= LISTA DE TAREAS =
1 > Según el relato de la noche del remezón, ¿en el patio de quién decidieron dormir el padre y los vecinos?
2 > Retoma el relato de la noche del remezón a partir de su última oración.

Terminada la labor, a eso de las 8:30 de esa noche (o algo así) me acompañó a rezar y a acostarme.
   
Como comentario al margen, ahora hago referencia a la impresión de esos azarosos momentos los cuales quedaron en mi psiquis grabados como una impronta indeleble, creo, por dos razones: 

UNA, por el despertarme con ese sobresalto de oír los gritos de mi madre y las tribulaciones impactantes de ese mi primer momento de terror, hasta ahora desconocido, tan desafortunado y vivido a tan corta edad; y, DOS: por la novedad y algarabía, que escuchaba, tenía planeado de mi padre, de la posibilidad de tener que dormir, esa noche, en el patio de un pequeño tejar (para ladrillo de obra en arcilla) de don Pedro Nereo, colindante con la parte de atrás de la segunda salida de nuestra vivienda y con callejuela comunitaria de por medio, que tenía nuestro lote-casona situada en el barrio Cuberos Niño (nomenclatura actual comprendida entre la Av. 7A y 8 y calles 19A y 20).

A eso de las 10:30 (más o menos oí algo así), vino un segundo y fuerte remezón cuyo pánico se apoderó del vecindario y que luego de que "entrara" más la noche, decidieron mi padre y otros vecinos, el de dormir a cielo abierto en el patio de señor Nereo, decisión que para el grupo de pequeñines se convirtió más en jugarreta que de ponderar las consecuencias del acto.   
  
En mi sueño, ciertamente reviví el patio del chircal donde se acomodaban los ladrillos de arcilla para asolearlos antes de ser introducidos en el horno. Los materiales rústicos de varas de madera delgada entrelazada para conformar las cercas-linderos de algunas casas vecinas, la callejuela.

= LISTADO =
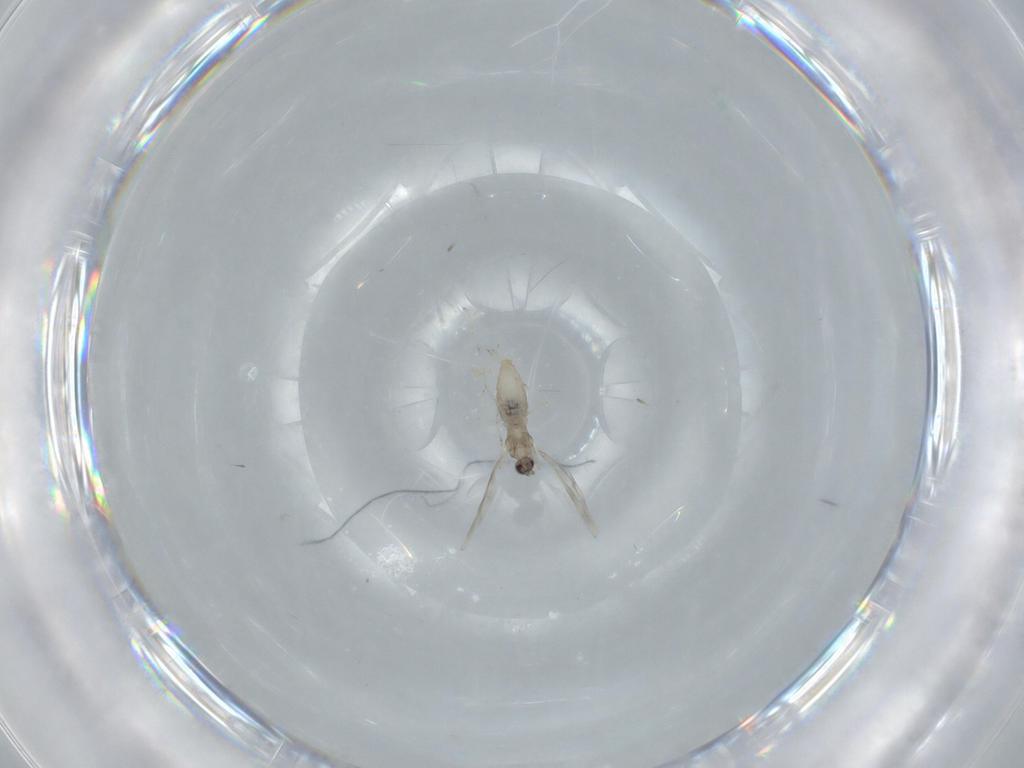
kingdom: Animalia
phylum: Arthropoda
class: Insecta
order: Diptera
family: Cecidomyiidae
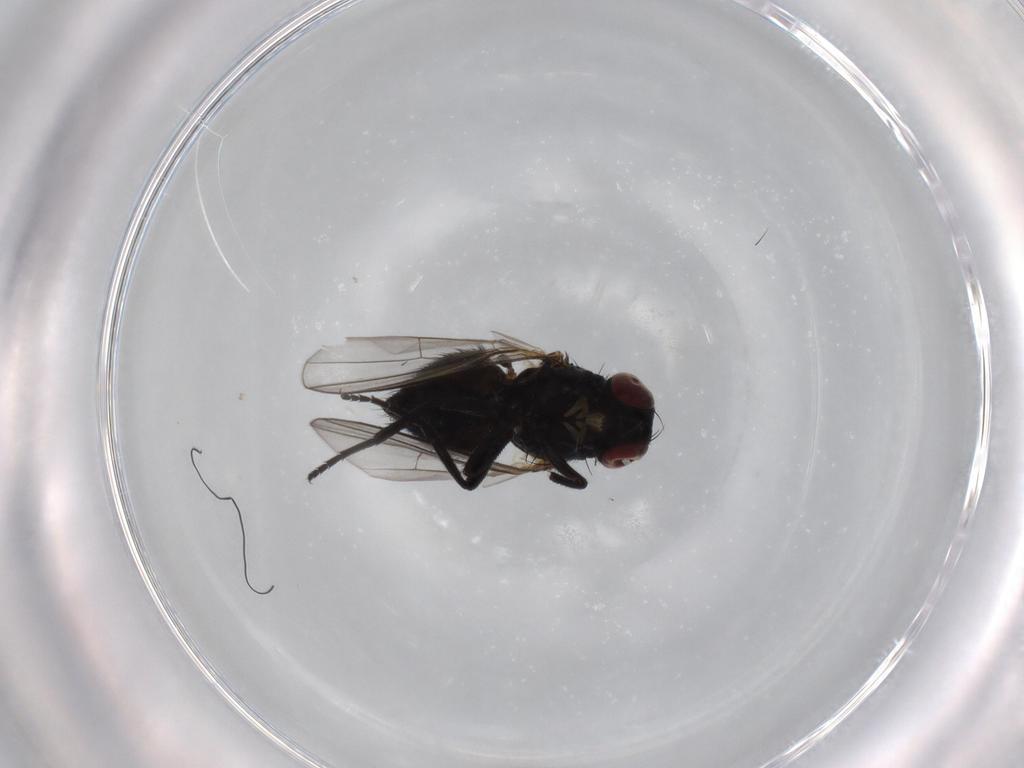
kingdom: Animalia
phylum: Arthropoda
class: Insecta
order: Diptera
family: Agromyzidae
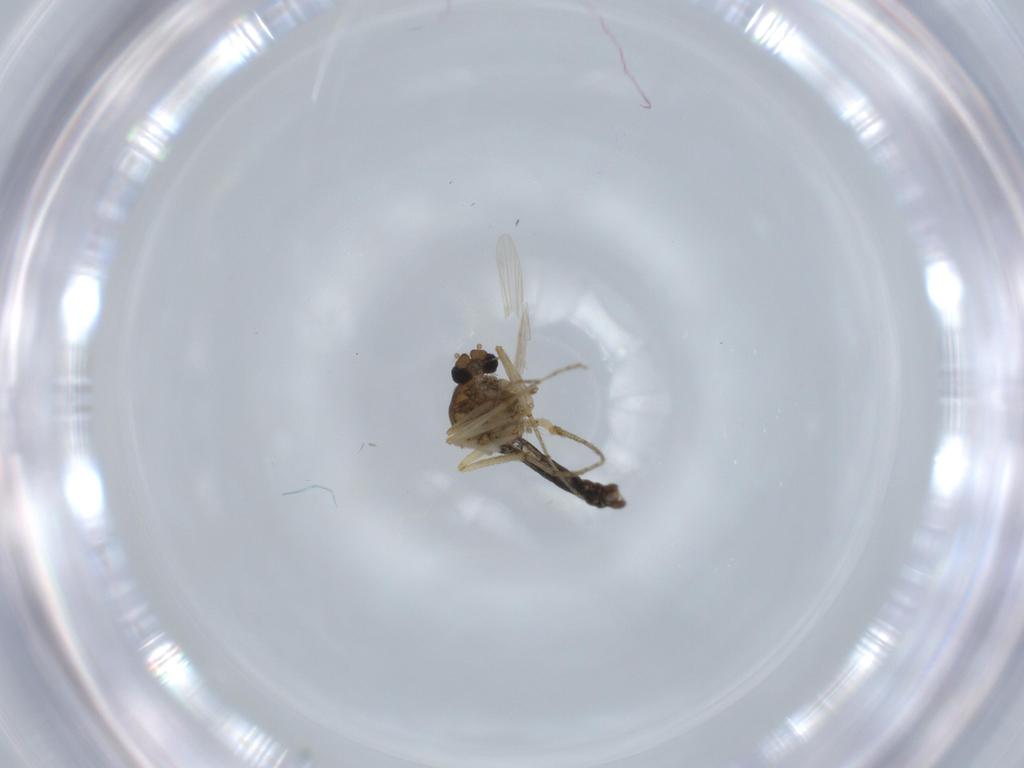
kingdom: Animalia
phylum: Arthropoda
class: Insecta
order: Diptera
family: Ceratopogonidae
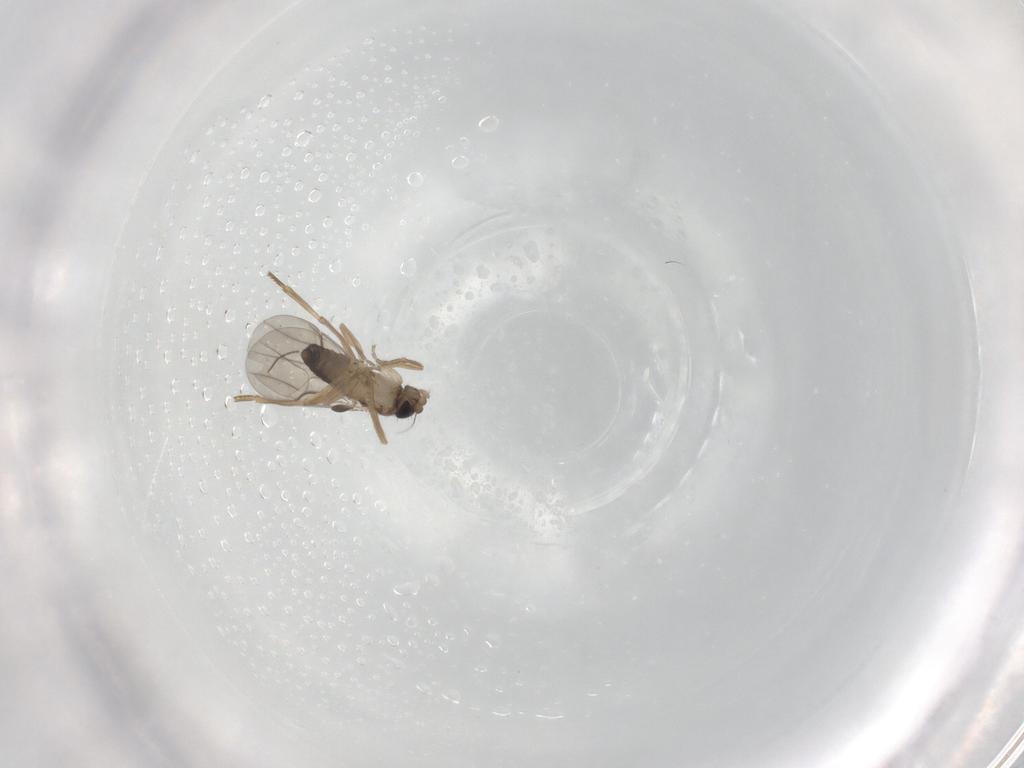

= RESULTADOS POR TAREA =
1 > En el patio del pequeño tejar de don Pedro Nereo.

2 >
La casa de doña Virginia Morantes y de Don Lucho Garzón (compadres de mis padres), que quedaba al final de la callejuela y tenía a la entrada de su patio un inmenso árbol, no recuerdo ahora si era de mamón o de jaboncillo. Vislumbré la tienda de La Concentración (esquina de la Av. 8 con 20) y Los Tres Pitos (llaves hidráulicas donde los vecinos íbamos a proveernos de agua para ser transportada a yugo hasta las respectivas viviendas). Jugué con mi amigo German Garzón (q.e.p.d.) y otros más a quienes olvidé sus nombres. 
     
Para esa época no existía el Canal de Puente Barco y las calles eran en arenales; hacia la cuestica para empalmar con la Av. 8 (a un lado de la tienda de La Concentración), mi padre había mandado a colocar unas calzahuellas en concreto para facilitar la llegada de sus vehículos hasta el garaje de la casa que tenía entrada por la Avenida 8.   

Qué nostalgia dan esos hermosos recuerdos…




Recopilado por: Gastón Bermúdez V.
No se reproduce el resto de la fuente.